13. L'ordonnance d'ouverture d'une tutelle d'Etat rendue le 29 janvier 2020 par la juge des tutelles mineurs du tribunal judiciaire d'Epinal ne se prononce pas sur une demande ayant pour objet le droit au séjour de Mme B.... En outre, la préfète des Vosges n'était pas partie à l'instance ouverte devant cette juge par la requête du procureur de la République, instance étrangère à ce droit au séjour. Il en résulte que la requérante n'est, en tout état de cause, pas fondée à soutenir qu'en décidant comme elle l'a fait, la préfète des Vosges a méconnu l'autorité s'attachant à cette ordonnance du 29 janvier 2020.
14. Ni l'ordonnance de placement provisoire prise par le procureur de la République le 24 janvier 2020, ni celle du juge des tutelles des mineurs du 29 janvier 2020 prononçant l'ouverture d'une tutelle d'Etat au profit de Mme B... ne s'opposent, eu égard à leur nature et dès lors qu'elles ne statuent pas en matière d'état des personnes mais se bornent à prendre en compte l'âge déclaré par l'intéressée et retenu par le département des Vosges, à ce que l'autorité administrative apprécie, sous le contrôle du juge administratif, au vu des éléments en sa possession, le caractère irrégulier, falsifié ou non conforme à la réalité des actes produits par l'étrangère pour justifier de son identité et de son âge.
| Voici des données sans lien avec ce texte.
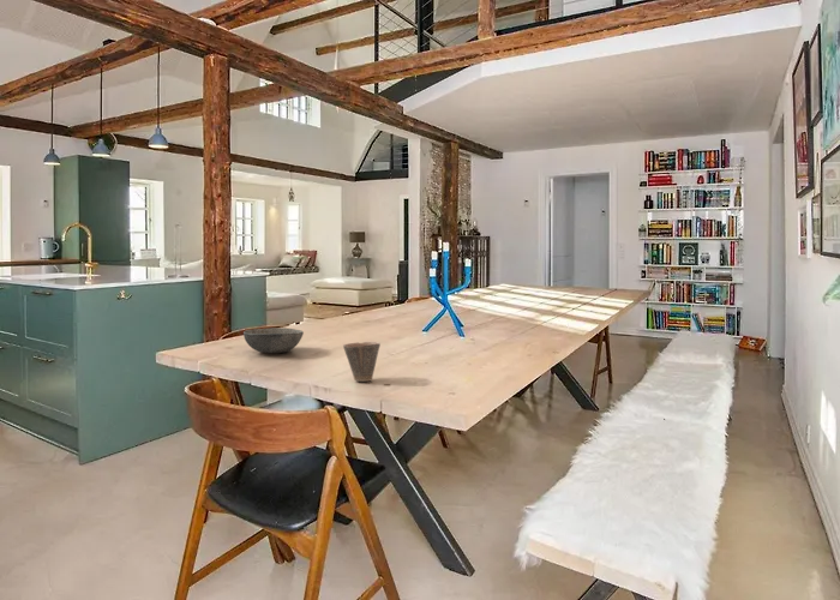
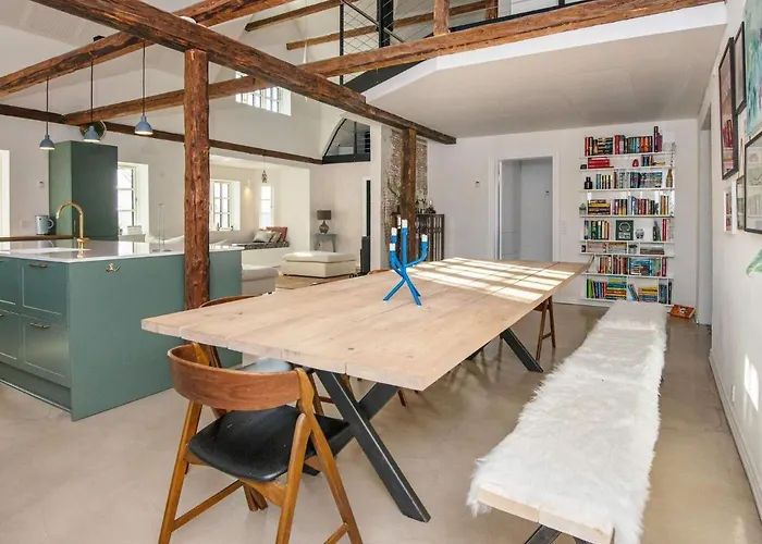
- cup [342,341,382,383]
- bowl [242,326,305,354]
La seule évaluation du service de l'aide sociale à l'enfance du département des Vosges ne suffit pas à établir l'âge de Mme B.... Dans ces conditions, en écartant les documents produits par la requérante au motif qu'ils ne permettaient pas d'établir son identité et son âge, la préfète des Vosges n'a ni commis d'erreur de fait ou d'erreur de droit, ni méconnu l'article 16 de la Déclaration des droits de l'homme et du citoyen du 26 août 1789.
15. En refusant à la requérante la délivrance d'un titre de séjour, la préfète des Vosges, autorité compétente à cet effet, s'est bornée à exercer la compétence qu'elle tient, pour l'application de l'article L. 423-22 du code de l'entrée et du séjour des étrangers et du droit d'asile, de l'article R. 431-20 de ce code, sans méconnaître la compétence d'aucune autre autorité, sa décision étant susceptible d'un recours, présentant un caractère effectif, devant la juridiction compétente pour en connaître. Dès lors, le moyen tiré, à ce titre, de la méconnaissance de l'article 16 précité doit être écarté. En outre, les divers documents présentés par la requérante pour justifier de son état civil, en particulier de son âge, sont tous postérieurs à ces ordonnances des 24 et 29 janvier 2020, qui ne font mention d'aucune pièce justifiant de l'état civil de l'intéressée. Le rapport d'évaluation du 23 janvier 2020 établi par le service d'aide sociale à l'enfance du département des Vosges fait état de ce que l'intéressée est sans document d'identité ni aucun autre document et qu'elle a déclaré connaître sa date de naissance grâce à son père qui la lui aurait transmise. Le principe de sécurité juridique ne fait pas obstacle à ce que la préfète puisse, dans le cadre de l'examen de la demande de titre de séjour formée par l'intéressée, remettre en cause la valeur probante des actes d'état civil présentés par celle-ci, dans les conditions prévues aux articles 47 du code civil et L. 811-2 du code de l'entrée et du séjour des étrangers et du droit d'asile. Dans ces conditions, la circonstance que l'intéressée a été, au mois de janvier 2020, estimée mineure, de moins de seize ans, et confiée alors à l'aide sociale à l'enfance par les autorités compétentes à cet effet, ne lui donnait aucune garantie de se voir reconnaître en 2022, par une autre autorité compétente à ce titre, le droit au séjour prévu par l'article L. 423-22 du code de l'entrée et du séjour des étrangers et du droit d'asile, qui est conditionné à la justification par l'étranger de son état civil, en particulier de son âge, ni même ne créait une espérance légitime d'une telle reconnaissance. Dès lors, le moyen tiré de la méconnaissance du principe général de sécurité juridique doit être écarté.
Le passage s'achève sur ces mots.